Running the IPE module can present challenges as it is resource intensive and requires constant dedication to maintain the academic-community partnerships alive. According to the literature, funding constraints and resource allocation can limit the sustainability of community-based programmes, whilst limited curriculum time and competing demands between acquisition of technical skills versus what are termed soft skills may restrict the time allocation for community engagement (Elsheli et al., 2024; Freeman et al., 2025; Jha Kukreja and Kukreja, 2025).
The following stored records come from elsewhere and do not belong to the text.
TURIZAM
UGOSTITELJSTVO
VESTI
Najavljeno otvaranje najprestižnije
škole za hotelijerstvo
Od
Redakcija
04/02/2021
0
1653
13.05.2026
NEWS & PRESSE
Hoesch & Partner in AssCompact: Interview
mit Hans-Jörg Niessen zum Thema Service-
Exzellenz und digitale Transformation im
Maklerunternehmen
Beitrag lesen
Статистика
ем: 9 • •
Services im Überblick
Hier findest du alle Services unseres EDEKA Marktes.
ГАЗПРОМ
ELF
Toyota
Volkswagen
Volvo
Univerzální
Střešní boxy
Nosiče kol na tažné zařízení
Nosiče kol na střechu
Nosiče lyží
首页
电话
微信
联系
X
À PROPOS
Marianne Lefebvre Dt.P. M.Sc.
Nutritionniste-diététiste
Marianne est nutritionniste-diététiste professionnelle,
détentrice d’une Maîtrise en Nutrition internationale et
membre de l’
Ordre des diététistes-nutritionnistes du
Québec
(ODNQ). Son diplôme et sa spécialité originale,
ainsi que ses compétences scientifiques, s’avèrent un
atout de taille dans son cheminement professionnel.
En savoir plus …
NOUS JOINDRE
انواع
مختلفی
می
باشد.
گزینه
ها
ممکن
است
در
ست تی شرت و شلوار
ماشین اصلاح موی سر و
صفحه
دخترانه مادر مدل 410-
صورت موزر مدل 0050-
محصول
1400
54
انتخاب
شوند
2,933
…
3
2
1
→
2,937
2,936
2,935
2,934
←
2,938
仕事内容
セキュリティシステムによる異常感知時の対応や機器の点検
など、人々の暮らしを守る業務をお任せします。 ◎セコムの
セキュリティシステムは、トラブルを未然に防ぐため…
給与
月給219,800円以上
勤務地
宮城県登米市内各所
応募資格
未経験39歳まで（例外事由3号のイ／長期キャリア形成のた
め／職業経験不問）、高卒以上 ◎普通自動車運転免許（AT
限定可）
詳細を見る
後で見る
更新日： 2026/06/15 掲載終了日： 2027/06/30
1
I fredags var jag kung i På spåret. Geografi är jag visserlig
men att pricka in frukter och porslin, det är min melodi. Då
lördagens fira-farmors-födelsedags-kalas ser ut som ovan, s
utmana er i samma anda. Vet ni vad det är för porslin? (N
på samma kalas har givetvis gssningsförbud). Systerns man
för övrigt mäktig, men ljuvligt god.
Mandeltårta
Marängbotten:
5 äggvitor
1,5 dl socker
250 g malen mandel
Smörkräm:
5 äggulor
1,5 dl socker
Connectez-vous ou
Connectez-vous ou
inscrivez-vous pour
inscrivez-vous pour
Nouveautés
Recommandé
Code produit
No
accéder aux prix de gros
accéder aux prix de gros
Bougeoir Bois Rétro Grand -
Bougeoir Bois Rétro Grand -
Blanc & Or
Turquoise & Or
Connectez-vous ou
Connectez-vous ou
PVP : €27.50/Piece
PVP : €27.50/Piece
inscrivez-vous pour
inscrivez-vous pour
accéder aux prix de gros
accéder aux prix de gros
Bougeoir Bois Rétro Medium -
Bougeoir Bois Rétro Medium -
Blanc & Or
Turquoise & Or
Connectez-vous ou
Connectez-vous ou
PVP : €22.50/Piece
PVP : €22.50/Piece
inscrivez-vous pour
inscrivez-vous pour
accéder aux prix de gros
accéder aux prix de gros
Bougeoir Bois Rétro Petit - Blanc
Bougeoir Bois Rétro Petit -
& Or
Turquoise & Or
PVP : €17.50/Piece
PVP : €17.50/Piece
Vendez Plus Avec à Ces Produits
Hidden curricula within dental schools may implicitly devalue social responsibility compared to technical skills. This is why training faculty and clinical staff/supervisors in areas such as social determinants of health, cultural competence, health equity and social accountability is paramount, so the values of social responsibility and empathy are not eroded as the students progress through their clinical training (Jha Kukreja and Kukreja, 2025; Kontaxis and Esfandiari, 2023; Leadbeatter and Holden, 2021). The integration of the concept of social accountability across the curriculum and particularly in terms of clinical care and treatment planning will ensure that these values are embedded in the professional identity of the students and hence will be more likely to be sustained in their professional lives (Jha Kukreja and Kukreja, 2025; Kontaxis and Esfandiari, 2023; Leadbeatter and Holden, 2021). However, dentistry’s strong business model risks undermining social accountability values upon graduation. Students may experience tension between commercial imperatives and professional ideals of health equity and justice (Freeman et al., 2025). A dental school invested in delivering socially accountable education should therefore demonstrate a commitment towards influencing the working environment through research and policy to increase the likelihood of graduates being able to implement the ideals the school has shaped (Freeman et al., 2025; Kontaxis and Esfandiari, 2023).
Conclusion
Traditional approaches in dental public health teaching, while effective in imparting knowledge, remain insufficient to prepare graduates for the complex socioeconomic and policy challenges shaping oral health. The Peninsula Dental School model demonstrates how a spiral curriculum, community engagement, reflective learning, and interprofessional education can be operationalised to produce socially accountable graduates. It highlights the importance of community partnerships, and reflective assessment to deepen student learning and professional identity formation. As regulatory bodies such as the GDC in the UK, begin to mandate social accountability as a graduate competency and European bodies are advocating in the same direction, all dental schools have both the opportunity and the responsibility to align their curricula with this vision. By doing so, they will not only enhance the professional formation of dental graduates but also contribute meaningfully to reducing oral health inequity across society. However, a European-wide framework on public health teaching is warranted in guiding curricula towards a shared vision of socially accountable dental education. Peninsula dental school spiral curriculum model.